■ **ACTIVITY**
Convert the data into a Markdown table with the columns Row and Line. Begin at the line that contains "Rank the categories", continue through the end of the data, and omit blank lines and the pictures.

■ **RECORDS PROVIDED**
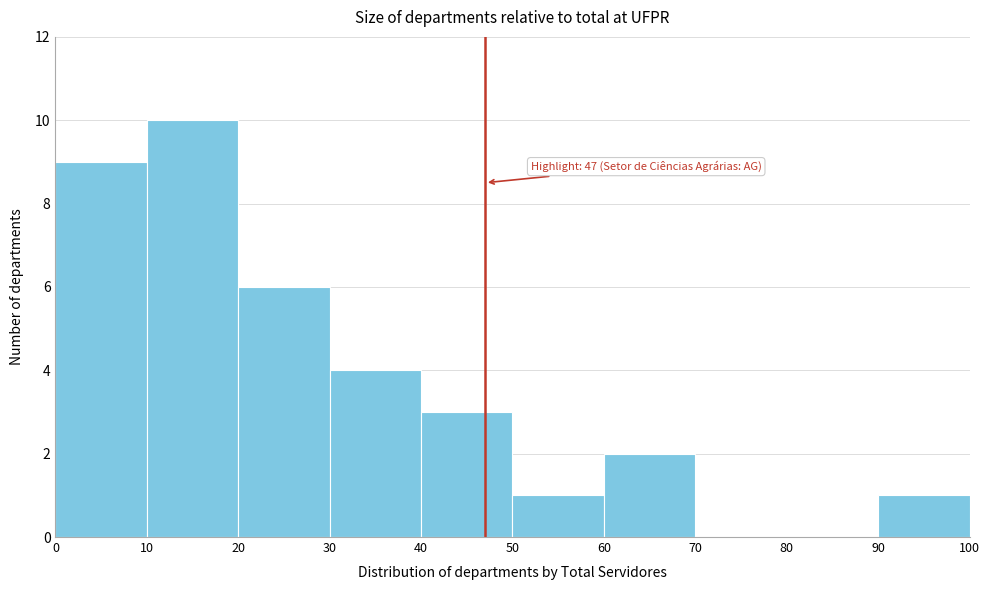

Which range on the x-axis has the tallest bar?

10 to 20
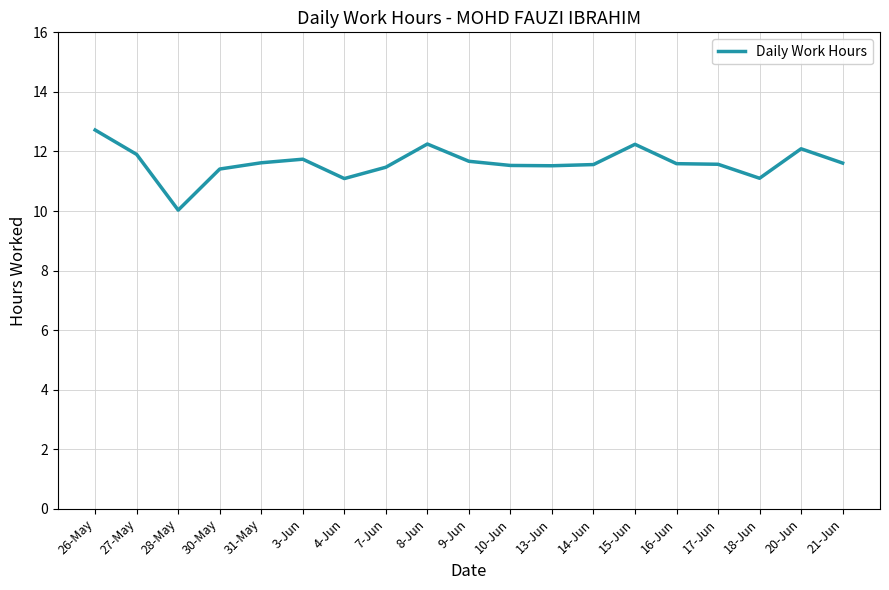

What is the change in value from 17-Jun to 20-Jun?

+0.5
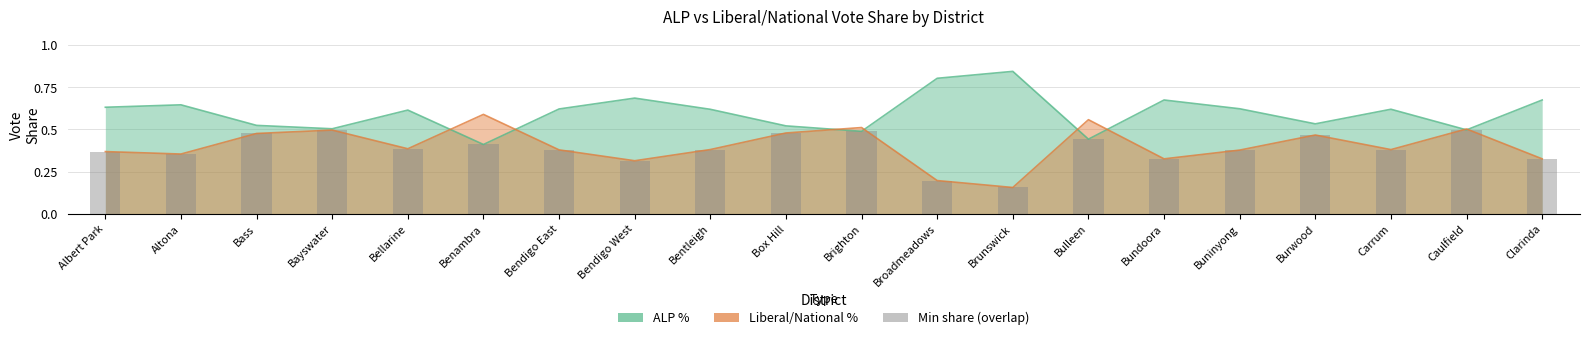

Rank the categories by value from highest to lowest.

Caulfield, Bayswater, Brighton, Box Hill, Bass, Burwood, Bulleen, Benambra, Bellarine, Bentleigh, Carrum, Bendigo East, Buninyong, Albert Park, Altona, Bundoora, Clarinda, Bendigo West, Broadmeadows, Brunswick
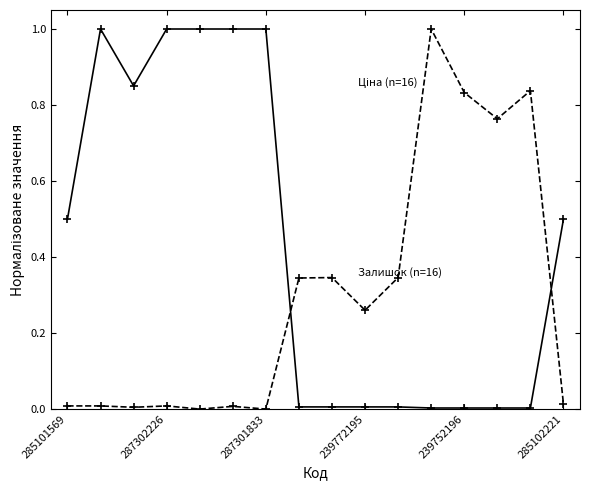

What is the maximum value shown in the chart?

1.0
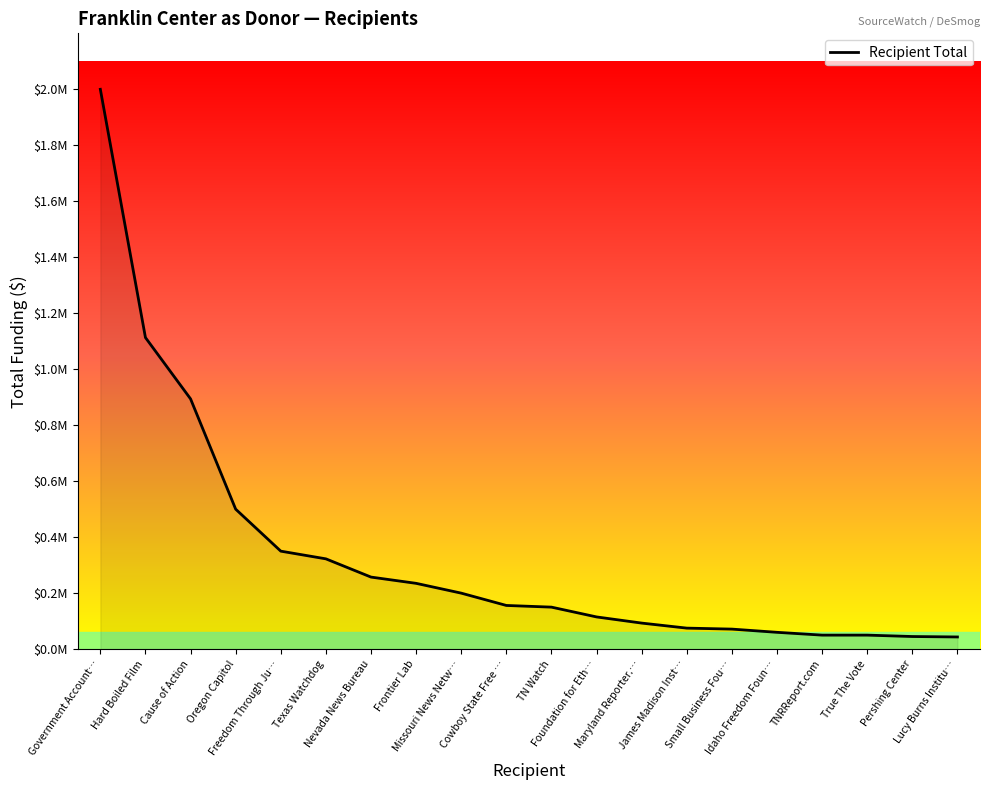

Read the value at Idaho Freedom Foun…, to the nearest 10.

60000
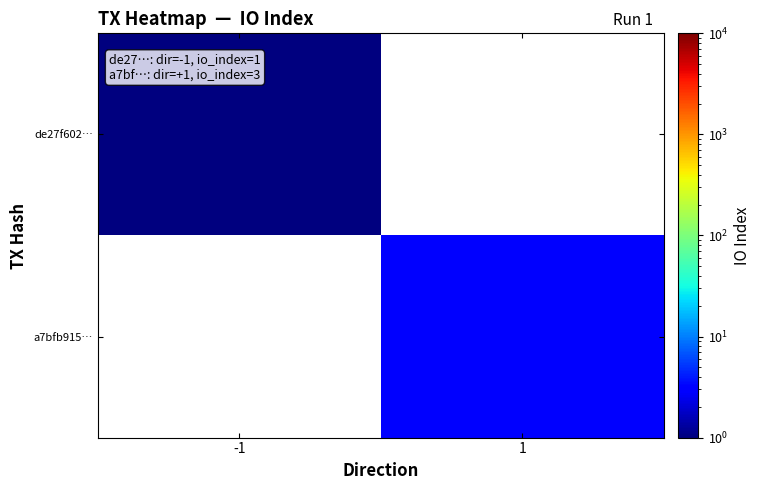

List the series in order of their overall mean, lowest first.

de27f602…, a7bfb915…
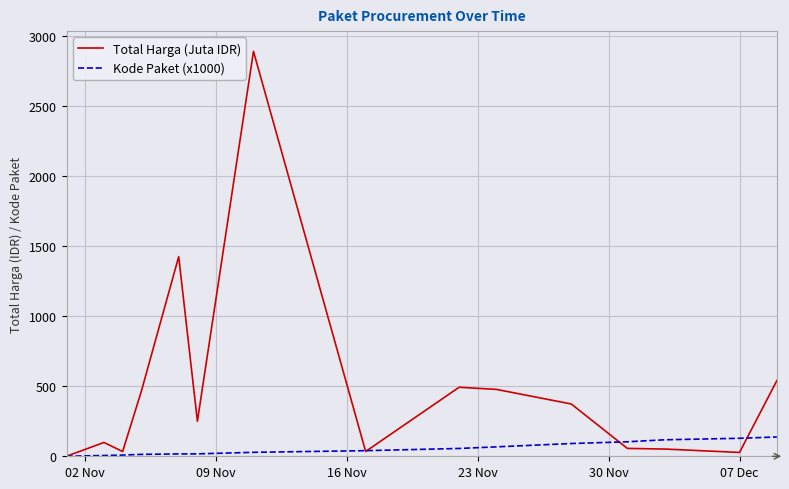

What is the highest value of the Total Harga (Juta IDR) series?

2892.1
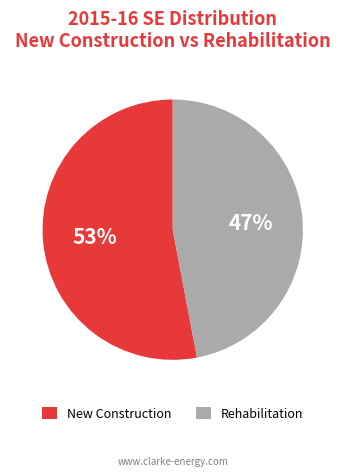

True or false: New Construction accounts for 63% of the total.

False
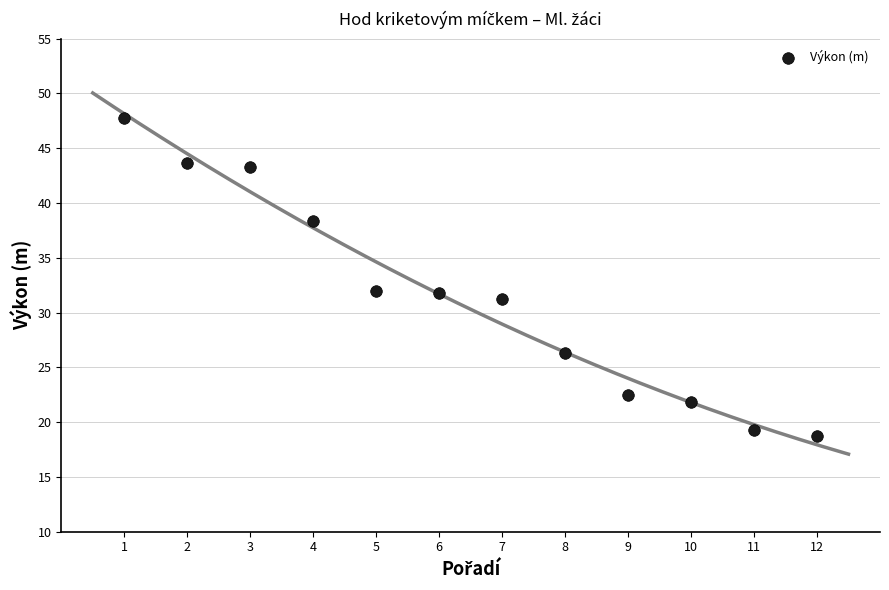

What is the average X value?

6.5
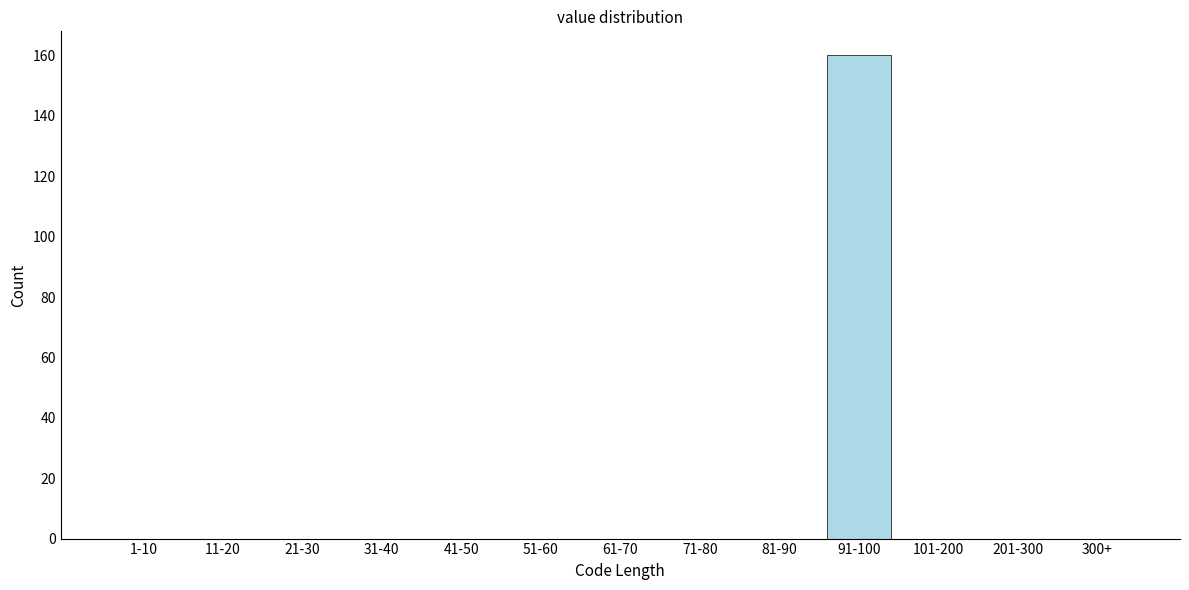

Reading right to left, transcribe all the data shown in this chart.

300+=0	201-300=0	101-200=0	91-100=160	81-90=0	71-80=0	61-70=0	51-60=0	41-50=0	31-40=0	21-30=0	11-20=0	1-10=0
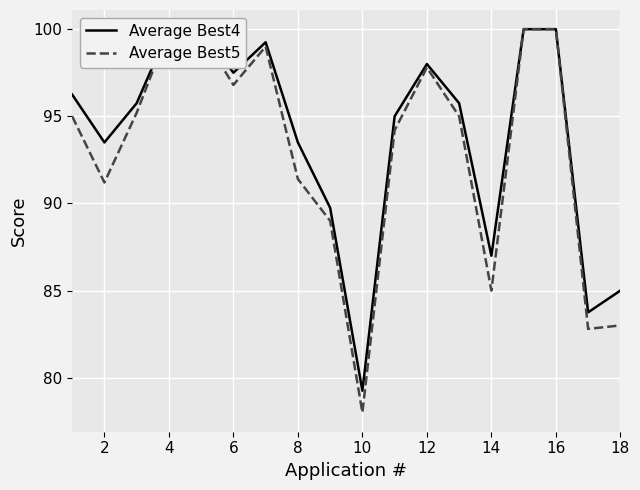

Is it true that Average Best4 equals 125.8 at 0?

False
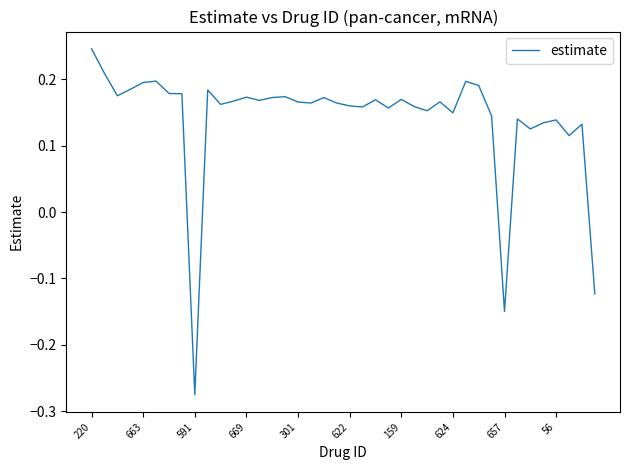

What is the difference between the maximum and minimum values?

0.5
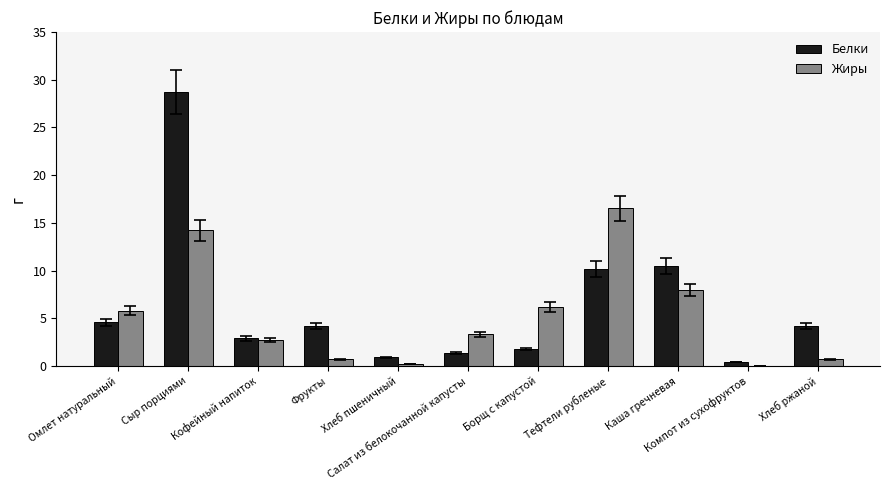

What is the sum of all Жиры values?

58.4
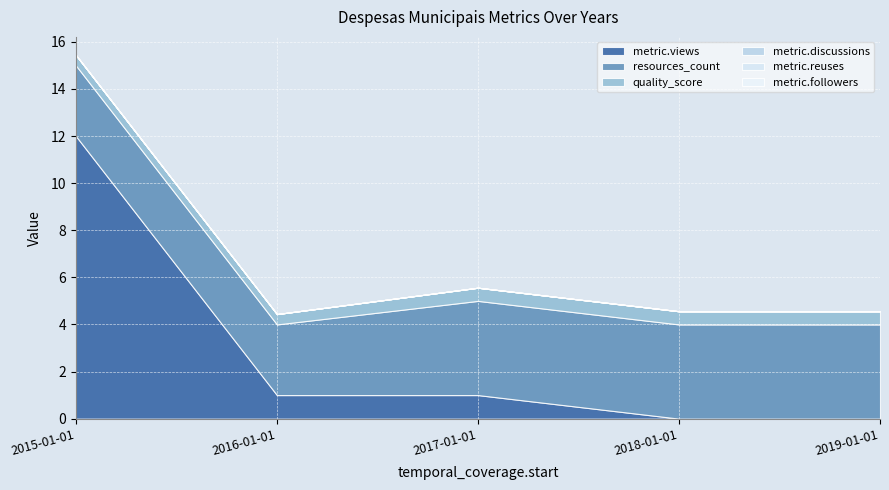

At which category does the chart reach its peak across all series?

2015-01-01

■ **RESPONSE TO THE EXERCISE**
| Row | Line |
|---|---|
| 1 | Rank the categories by value from highest to lowest. |
| 2 | Caulfield, Bayswater, Brighton, Box Hill, Bass, Burwood, Bulleen, Benambra, Bellarine, Bentleigh, Carrum, Bendigo East, Buninyong, Albert Park, Altona, Bundoora, Clarinda, Bendigo West, Broadmeadows, Brunswick |
| 3 | What is the maximum value shown in the chart? |
| 4 | 1.0 |
| 5 | Read the value at Idaho Freedom Foun…, to the nearest 10. |
| 6 | 60000 |
| 7 | List the series in order of their overall mean, lowest first. |
| 8 | de27f602…, a7bfb915… |
| 9 | What is the highest value of the Total Harga (Juta IDR) series? |
| 10 | 2892.1 |
| 11 | True or false: New Construction accounts for 63% of the total. |
| 12 | False |
| 13 | What is the average X value? |
| 14 | 6.5 |
| 15 | Reading right to left, transcribe all the data shown in this chart. |
| 16 | 300+=0	201-300=0	101-200=0	91-100=160	81-90=0	71-80=0	61-70=0	51-60=0	41-50=0	31-40=0	21-30=0	11-20=0	1-10=0 |
| 17 | Is it true that Average Best4 equals 125.8 at 0? |
| 18 | False |
| 19 | What is the difference between the maximum and minimum values? |
| 20 | 0.5 |
| 21 | What is the sum of all Жиры values? |
| 22 | 58.4 |
| 23 | At which category does the chart reach its peak across all series? |
| 24 | 2015-01-01 |